Recognizing the primary truth that social phenomena depend in part on the natures of the individuals and in part on the forces the individuals are subject to, we see that these two fundamentally-distinct sets of factors, with which social changes commence, give origin to other sets as social changes advance. The pre-established environing influences, inorganic and organic, which are at first almost unalterable, become more and more altered by the actions of the evolving society. Simple growth of population brings into play fresh causes of transformation that are increasingly important. The influences which the society exerts on the natures of its units, and those which the units exert on the nature of the society, incessantly co-operate in creating new elements.

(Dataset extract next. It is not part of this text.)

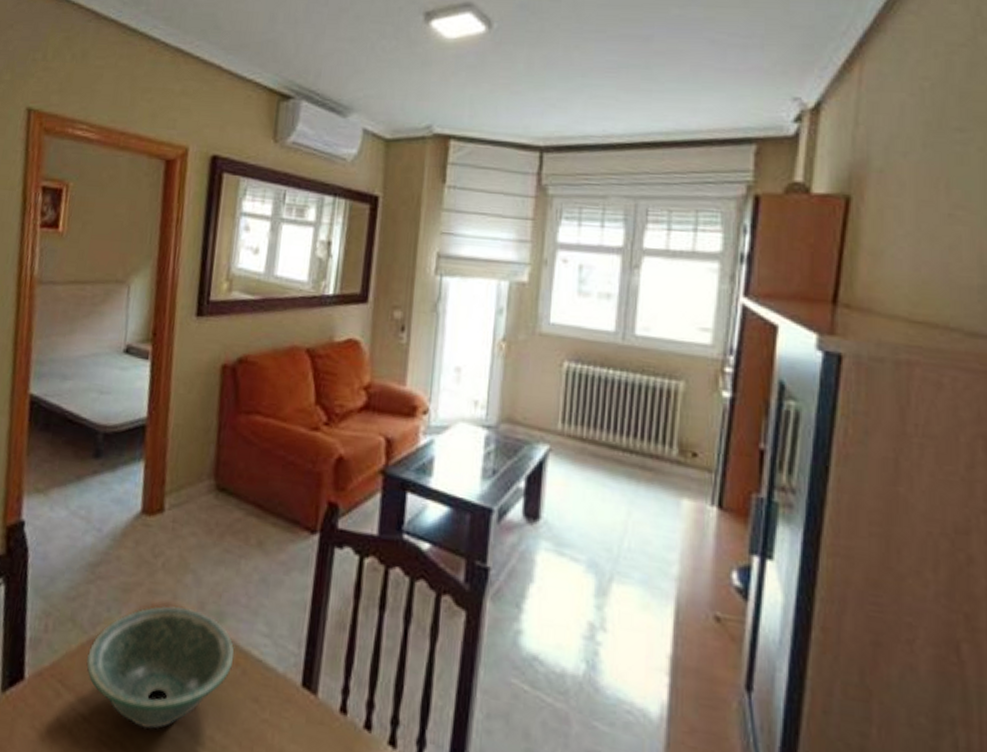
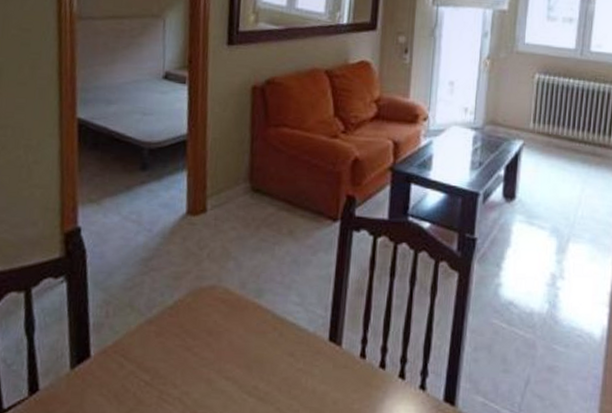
bowl: present [86,605,235,729] -> none [145,287,273,386]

As societies progress in size and structure, they work on one another, now by their war-struggles and now by their industrial intercourse, profound metamorphoses. And the ever-accumulating, ever-complicating super-organic products, material and mental, constitute a further set of factors which become more and more influential causes of change. So that, involved as the factors are at the beginning, each step in advance increases the involution, by adding factors which themselves grow more complex while they grow more powerful.

But now having glanced at the factors of all orders, original and derived, we must neglect for the present those which are derived, and attend exclusively, or almost exclusively, to those which are original. The Data of Sociology, here to be dealt with, we must, as far as possible, restrict to those primary data common to social phenomena in general, and most readily distinguished in the simplest societies. Adhering to the broad division made at the outset between the extrinsic and intrinsic co-operating causes, we will consider first the extrinsic.

 1 It is worth noting that drainage increases what we may figuratively call terrestrial respiration; and that on terrestrial respiration the lives of land-plants, and therefore of land-animals, and therefore of men, depend. Every change of atmospheric, pressure produces exits or entrances of the air into all the interstices of the soil. The depth to which these irregular inspirations and expirations reach, is increased by freedom from water; since interstices occupied by water cannot be filled by air. Thus those chemical decompositions effected by the air that is renewed with every fall and rise of the barometer, are extended to a greater depth by drainage; and the plant-life depending on such decompositions is facilitated.